In May 2020 he insisted “let me be very clear to all council leaders across the country. We will stand behind them and ensure they will have the resources that they need to carry out the absolutely critical functions they are playing in the national response to the CV. That was the promise that I made to council leaders, as did the Prime Minister early in the life of the emergency.”
That a Tory Government has failed to live up to its promises probably surprises no trade unionist. However the option of borrowing to meet the shortfall or making spending cuts should be opposed. Councils have faced a decade of austerity cuts since the banking crash of 2008 that left them struggling to cope with COVID19. Social care in particular is in a dire state, underfunded, privatised, relying on minimum wage and casual labour, workers who faced no pay other than SSP if they called in sick due to COVID19.
The council has already slashed services by £730m since 2010 with plans to deliver further savings of £81m by 2023/24. If we are to oppose cuts borrowing is not the alternative as the repayments will just add to the further cuts planned.

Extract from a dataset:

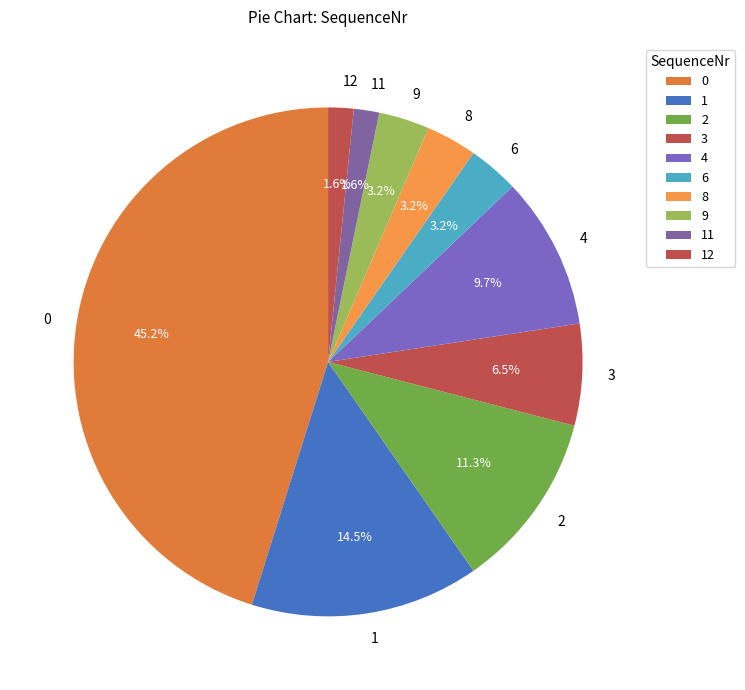

What is the total percentage of 2 and 8?

14.5%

Obviously faced with a funding crisis increased attention is being focussed on the expenditure on the Commonwealth games. Particularly as some of the benefits in terms of increased housing appear to be at risk due to the delays in construction caused by COVID19. Most of the funding is being provided by the Government and is mostly capital spending financed by borrowing. However capital loans have to be repaid and this will no doubt be a further financial pressure that risks a cut to services.

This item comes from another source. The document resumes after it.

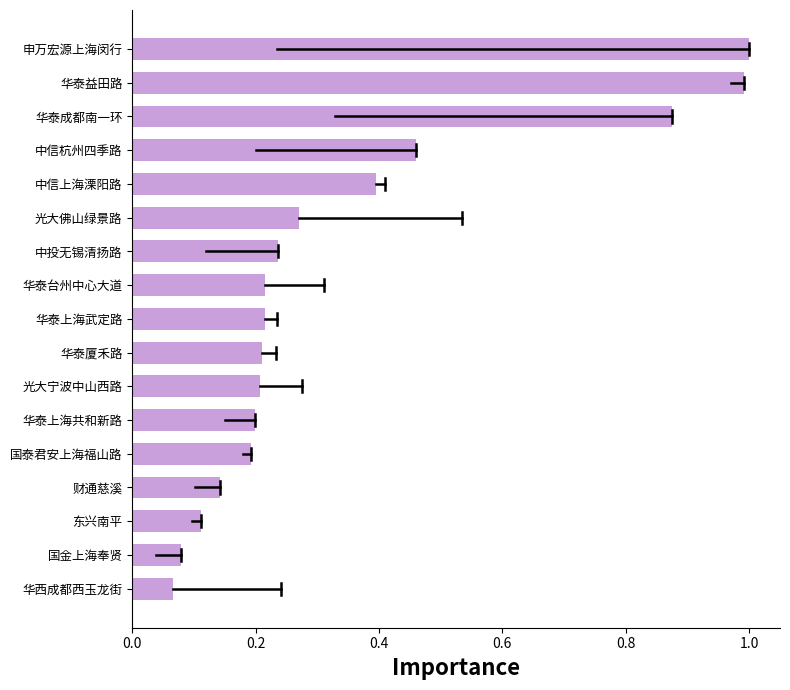

What is the change in value from 华西成都西玉龙街 to 华泰厦禾路?

+0.1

The Council needs to up its pressure on the Tories to properly compensate for the cost of responding to COVID19 and reverse the underfunding of essential services that the pandemic has demonstrated how crucial they are.
Reblogged this on Gogwit's Blog and commented:
Second wave, or spike, notwithstanding the 2019 novel coronavirus is the gift which will keep on taking, more so in England courtesy of the many dubious policy decisions – diktat – taken by the UK Government, generally unencumbered by meaningful discussion or oversight. And now the pressure, from the top, is for “business as usual.” Large cities and metropolitan bodies are in the unenviable position of having to budget around mandatory provision under epidemic conditions but also to mitigate shortcomings in national provisions – test, trace and isolate for example – all on top of the defunding of the past ten years.